Equipment: filters

Telescope and Eye-pieces SkyWindow and Binoculars filters accessories

Baader Astro Solar Safety Film (Solar filter)

For observing the Sun, I use a homemade solar filter, constructed from Baader Astro Solar Safety Film, a high-strength polymer. It comes in different sizes and is offered at very reasonable prices. You can make a solar filter out of it yourself.

This is how I constructed mine:

Do not observe the Sun without using the proper filters. Looking at the Sun directly will severely damage your eyes!

  • First I took two sheets of heavy weight paper (size A4) and with a compass I drew a circle of 6 inches on the two sheets; I then cut out the circles; After that I cut the solar film to a size, just a little smaller than the paper sheets. Then I glued the two sheets together, with the solar film in between them;
  • Now I had to find something that fitted over the aperture of my telescope, and on which I could attach the two sheets of paper with the solar film; I used a nine-inch spring form (I don’t think my wife was very happy with me when she found out) and it worked out fine. I just used the outer ring of the baking form. I glued the two sheets of paper (with the solar film in between) onto the ring of the spring form;
  • Finally I glued three pieces of foam rubber into the inside of the ring; this way I can slide the home-made solar filter over the full aperture of the telescope, without damaging the telescope tube.
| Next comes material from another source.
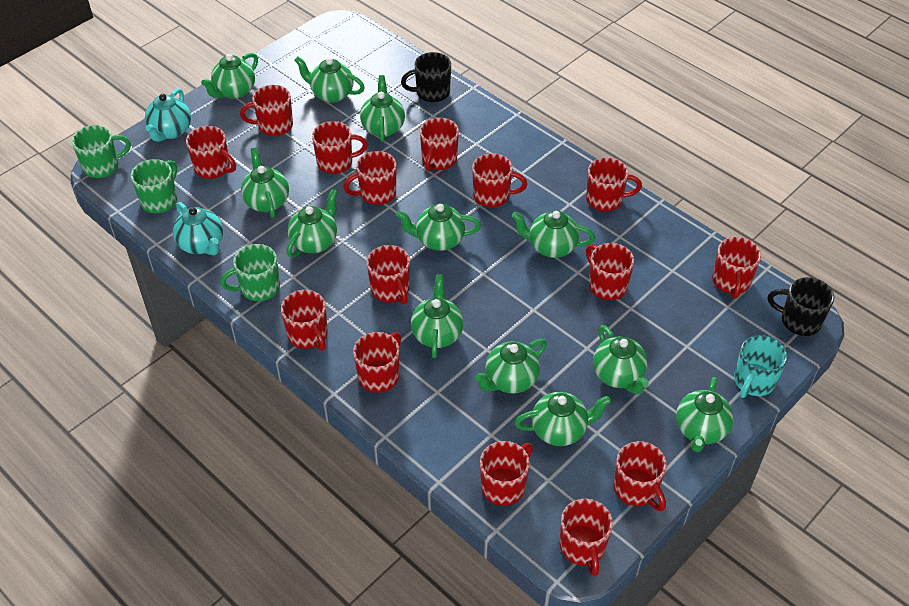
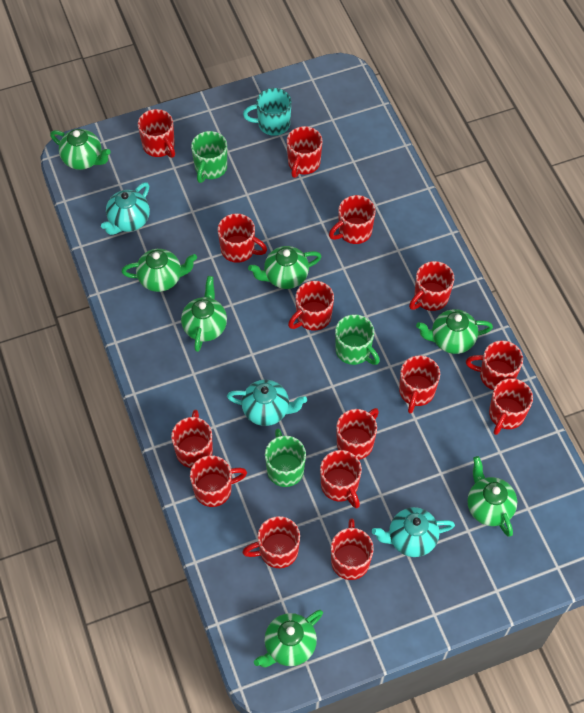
black mug: [401,52,451,102] [768,277,834,336] = 2 -> none = 0
green teapot: [201,53,258,99] [241,147,289,218] [287,189,338,257] [294,56,365,103] [360,75,405,142] [396,203,481,251] [411,274,463,358] [475,339,547,394] [512,210,595,258] [514,392,611,446] [593,325,649,394] [676,377,734,452] = 12 -> [50,129,111,170] [121,249,197,292] [181,276,227,352] [248,246,322,289] [254,610,323,667] [416,309,493,354] [467,456,517,537] = 7
turquoise teapot: [145,88,191,142] [173,202,223,255] = 2 -> [101,182,150,235] [227,380,307,426] [372,507,455,557] = 3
My solar filter, ready to use:

Baader Solar Filter
Baader Solar Filter

Of course there are other (and probably much easier) ways to construct your own solar filter. Use your imagination!

Folow this link to the BAADER site if you are interested in a manual on “Constructing a Solar Filter for Binoculars with Baader Astro Solar Film” (downloadable as a PDF file) or if you want to know how to make an inexpensive filter cell for Baader Astro Solar Safety Film. For technical details on the Solar Safety Film click here.
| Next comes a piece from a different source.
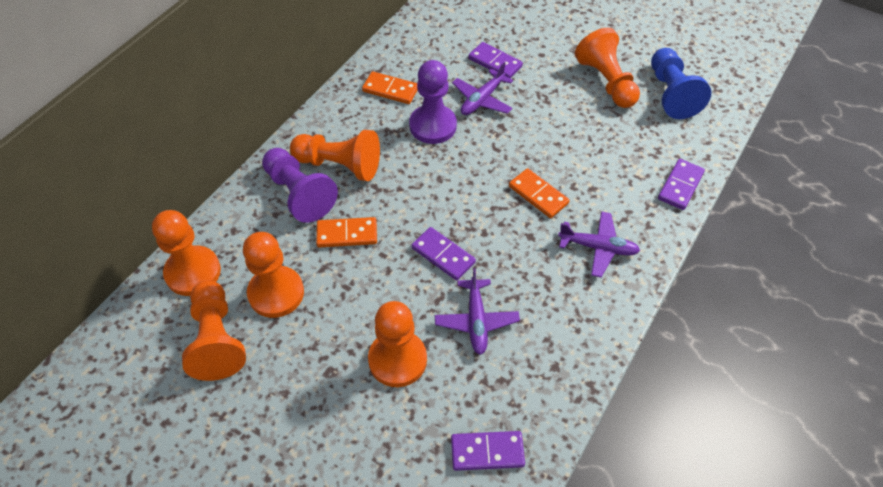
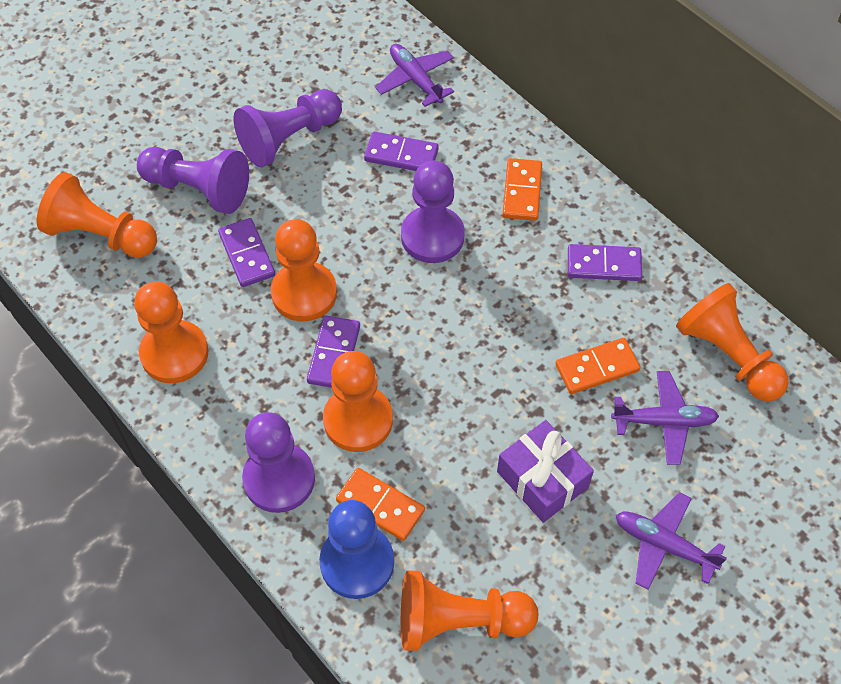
purple gift: none = 0 -> [497,420,594,523] = 1
purple pawn: [262,148,338,223] [409,60,457,144] = 2 -> [137,147,249,214] [234,89,342,168] [242,412,315,513] [401,160,465,263] = 4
The Baader Astro Solar Safety Film provides good quality views of the Sun, without the risk of damaging your eyes. The image of the Sun through the filter is white with a blue-tinge. Sometimes I add a yellow filter, which threads into the eyepiece, to enhance the contrast (or just for the looks). I recently bought the Baader Contrast Booster. Baader claims that this filter, when combined with the Baader Astro Solar Safety Film will give you even better images of the Sun. I did not have the chance to test this yet. As soon as I got some observing results, I will report them in the filter section.

Here you can see the result of my homemade Solar filter mounted on my TAL200K telescope.

Using the Baader Astro Solar Safety Film, you can observe sunspots, Mercury and Venus transits, solar eclipses, faculae and the Sun’s granular structure.
Faculae are bright and glowing, cloudlike features which can be easily seen in white light.